[Start Text]

Calculus (3rd Edition)

Published by W. H. Freeman
ISBN 10: 1464125260
ISBN 13: 978-1-46412-526-3

Chapter 12 - Parametric Equations, Polar Coordinates, and Conic Sections - 12.1 Parametric Equations - Exercises - Page 605: 82

Answer

The parametrization is $\left( {\frac{{a{t^n}}}{{1 + {t^{2n + 1}}}},\frac{{a{t^{n + 1}}}}{{1 + {t^{2n + 1}}}}} \right)$ for $t \ne - 1$.

[End Text]

== Objective ==
Can you duplicate the calculus exercise entry word for word, starting with "Published by W." and going on through "for $t \ne - 1$."?

[Start Given information]

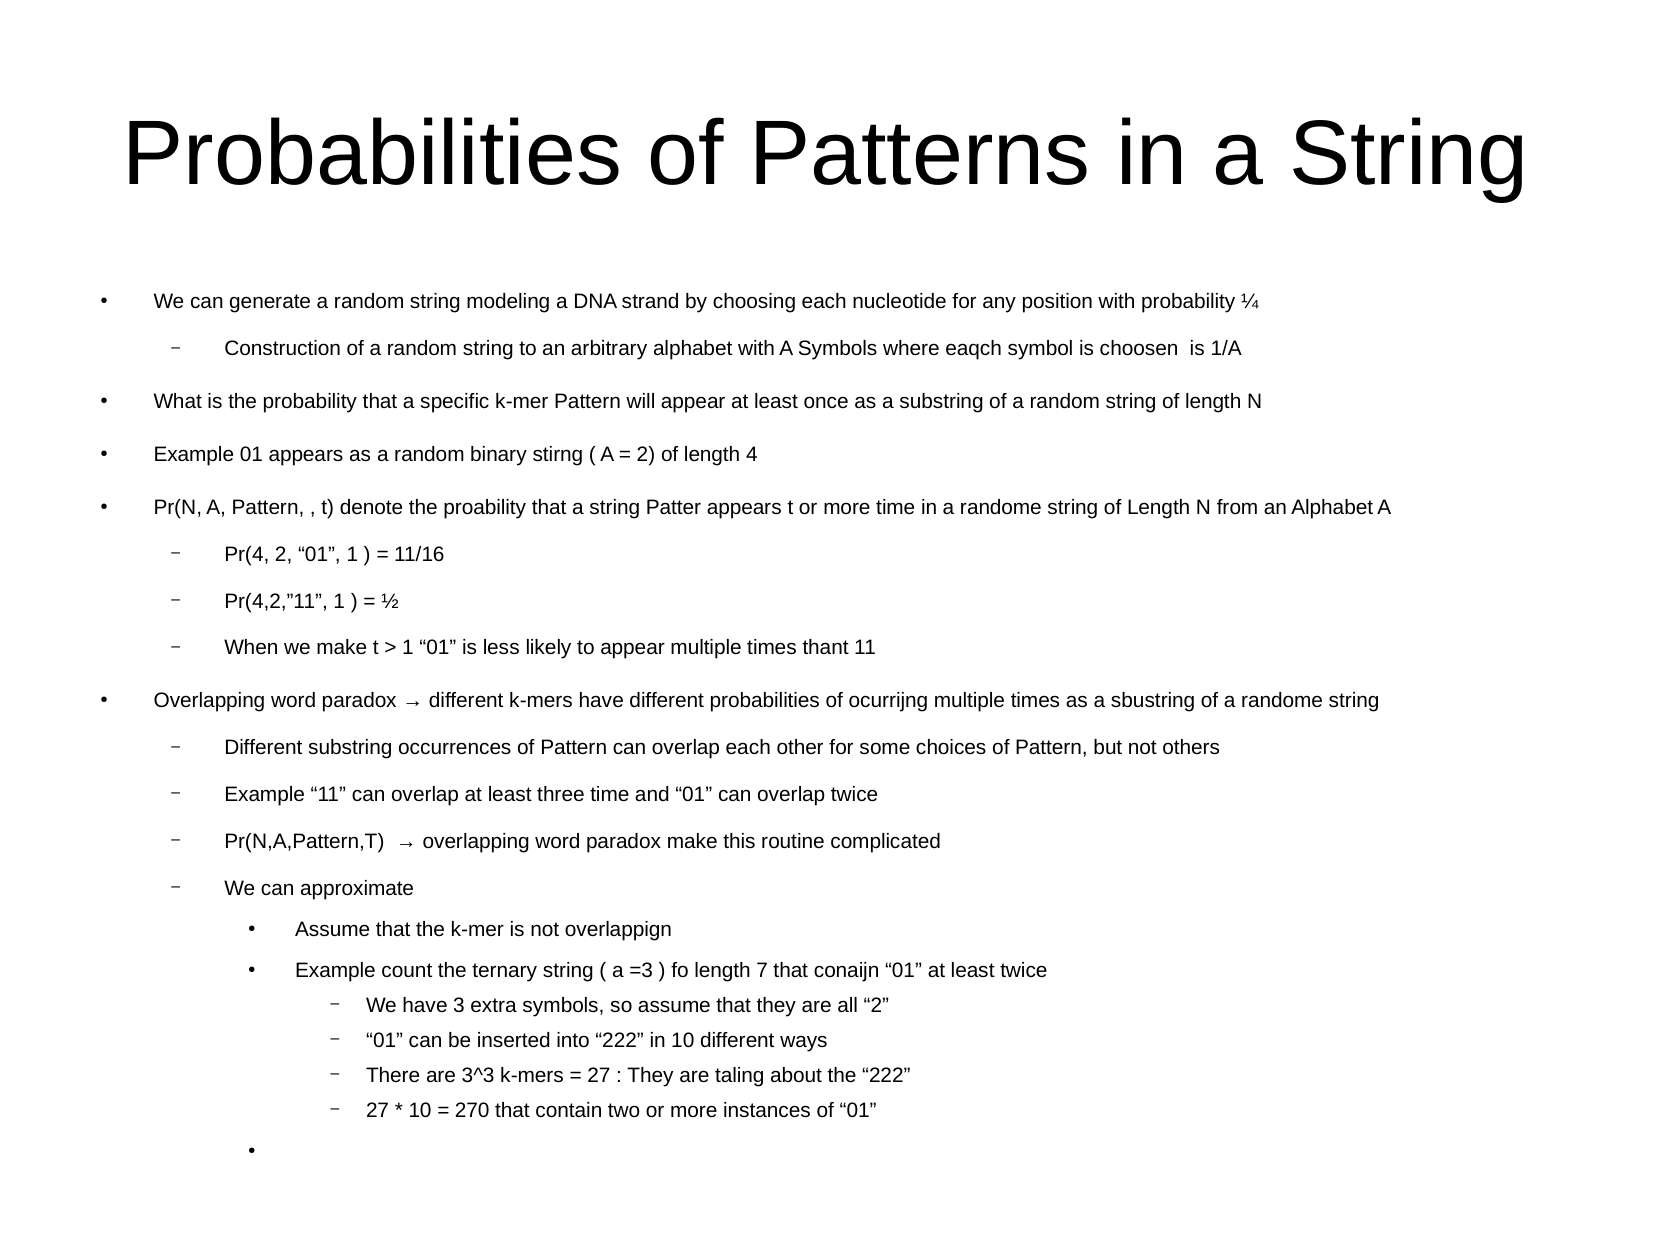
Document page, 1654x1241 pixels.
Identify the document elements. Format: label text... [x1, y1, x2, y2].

[End Given information]

== Exercise answer ==
Published by W. H. Freeman
ISBN 10: 1464125260
ISBN 13: 978-1-46412-526-3

Chapter 12 - Parametric Equations, Polar Coordinates, and Conic Sections - 12.1 Parametric Equations - Exercises - Page 605: 82

Answer

The parametrization is $\left( {\frac{{a{t^n}}}{{1 + {t^{2n + 1}}}},\frac{{a{t^{n + 1}}}}{{1 + {t^{2n + 1}}}}} \right)$ for $t \ne - 1$.